Page MenuHomePhabricator

Encoding problem with dataset filename
Closed, ResolvedPublicBUG REPORT

Description

In https://lingualibre.org/datasets/, we see "Q19858-bci-Baoulé.zip". It should display "Q19858-bci-Baoulé.zip"

In principle, in English, Baoulé should be "Baoule" but anyway it shows that there is an encoding issue in the dataset filename. UTF-8 must be used IMHO.

Event Timeline

Pamputt changed the subtype of this task from "Task" to "Bug Report".

There's not much to be worried of here: it's a purely "visual" HTML encoding issue. The code is working fine on the server's end: I just checked the code by generating a .zip archive with a bunch of accented letters and it worked fine.

I might have found the issue. According to the lingualibre.org's nginx configuration, the requests to /datasets are sent onto the datasets server (lingualibre.wikimedia.fr:9000). The nginx config on the datasets server is not publicly available, so I can't apply the fix for it.

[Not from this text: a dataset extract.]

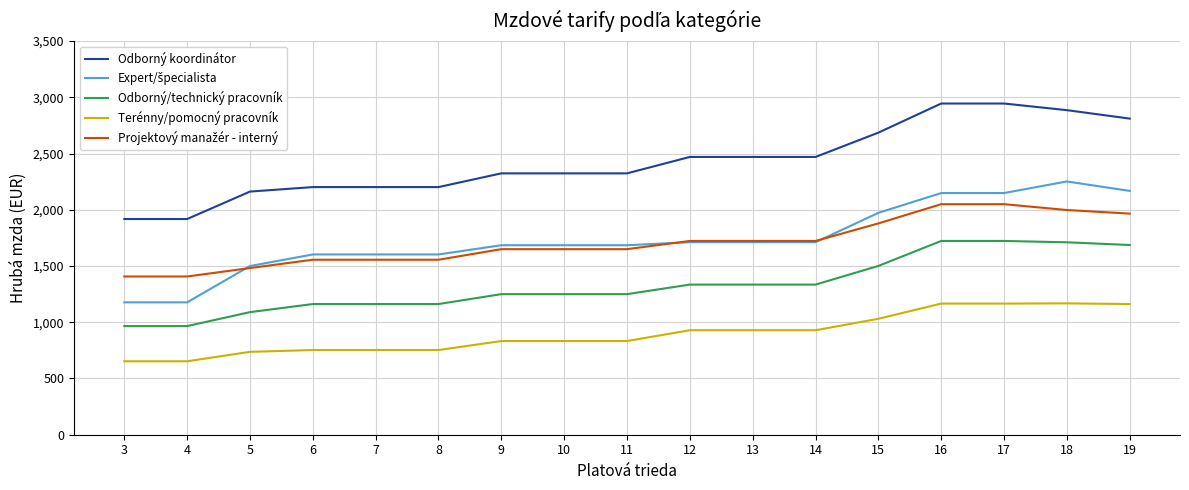

The value of Terénny/pomocný pracovník at 14 is 431. True or false?

False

@mickeybarber What you need to do is: add charset UTF-8; in the nginx config of the datasets server. You can either add it into the section that enables the autoindex, or at the "top" of the server block.

@Yug Should we disclose the datasets server's nginx config on https://github.com/lingua-libre/operations/ ?

I have nearly no back-end abilities.

Poslovitch and Michael, your are best to lead on this side.

@mickeybarber Any news about this? - this is seemingly still not fixed.